Metric Methods
define_metric
define_metric(
name: Optional[str] = None,
expression: Optional[str] = None,
aggregation: Optional[Union[str, Callable[[Any], Any]]] = None,
metric_filters: Optional[Dict[str, Any]] = None,
row_condition_expression: Optional[str] = None,
context_state_name: str = 'Default',
ignore_dimensions: bool = False,
ignore_context_filters: bool = False,
fillna: Optional[Any] = None,
nested: Optional[Dict[str, Any]] = None,
) -> None
Persist a base metric for later use in queries.
Parameters:
-
name: Label of the resulting column.
-
expression: Formula using [column] references and optional @functions.
-
aggregation: Pandas aggregation name or callable; aliases like avg, count_distinct supported.
-
metric_filters: Filters applied only when evaluating this metric.
-
row_condition_expression: Row filter (DataFrame.query style; use [col] references).
-
context_state_name: Context state to read from.
-
ignore_dimensions: True to compute a grand-total metric (ignore query dimensions), or False to compute per-dimension values. -
ignore_context_filters: True to ignore all context filters when computing this metric, or False to respect context filters. -
fillna: Single value to fill NA on referenced columns before evaluation.
-
nested: Dict with keys: dimensions (str|list[str]); aggregation (str|callable, default 'sum'); compose (str template or callable(row)->str).

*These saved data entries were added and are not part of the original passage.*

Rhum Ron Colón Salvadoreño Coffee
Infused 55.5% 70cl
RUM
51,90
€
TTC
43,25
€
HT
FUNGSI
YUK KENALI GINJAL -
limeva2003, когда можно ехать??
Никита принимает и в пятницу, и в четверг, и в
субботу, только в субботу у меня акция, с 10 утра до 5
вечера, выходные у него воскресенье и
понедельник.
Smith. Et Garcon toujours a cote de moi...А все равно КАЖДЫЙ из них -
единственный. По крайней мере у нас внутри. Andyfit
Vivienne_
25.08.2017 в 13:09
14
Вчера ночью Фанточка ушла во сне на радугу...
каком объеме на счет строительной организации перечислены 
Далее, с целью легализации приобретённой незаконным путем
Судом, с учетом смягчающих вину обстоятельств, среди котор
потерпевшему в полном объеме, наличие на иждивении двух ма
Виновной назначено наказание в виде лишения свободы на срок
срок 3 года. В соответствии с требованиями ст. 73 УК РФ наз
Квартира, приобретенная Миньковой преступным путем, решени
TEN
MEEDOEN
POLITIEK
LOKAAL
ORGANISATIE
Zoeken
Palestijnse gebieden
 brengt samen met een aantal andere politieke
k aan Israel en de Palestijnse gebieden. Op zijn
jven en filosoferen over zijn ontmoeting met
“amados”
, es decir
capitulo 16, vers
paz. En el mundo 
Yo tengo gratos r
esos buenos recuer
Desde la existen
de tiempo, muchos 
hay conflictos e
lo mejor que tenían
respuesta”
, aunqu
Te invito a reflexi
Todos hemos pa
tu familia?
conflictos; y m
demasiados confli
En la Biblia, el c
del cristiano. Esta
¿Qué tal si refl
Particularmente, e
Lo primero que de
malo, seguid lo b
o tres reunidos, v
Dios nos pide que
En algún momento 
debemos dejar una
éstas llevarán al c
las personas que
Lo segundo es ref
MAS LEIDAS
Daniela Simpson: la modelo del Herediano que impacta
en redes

Notes: - Column references must use square brackets: [qty], [price], ...
- Aggregation accepts pandas names, callables, lists/tuples/dicts, and common aliases.
define_derived_metric
define_derived_metric(
name: str,
expression: str,
fillna: Optional[Any] = None
) -> None
Persist a post-aggregation derived metric computed from aggregated columns (metrics or dimensions).
Parameters: - name: Result column label.
-
expression: Formula using [MetricName] and/or [Dimension] references.
-
fillna: Optional value to temporarily fill NA on referenced columns during evaluation.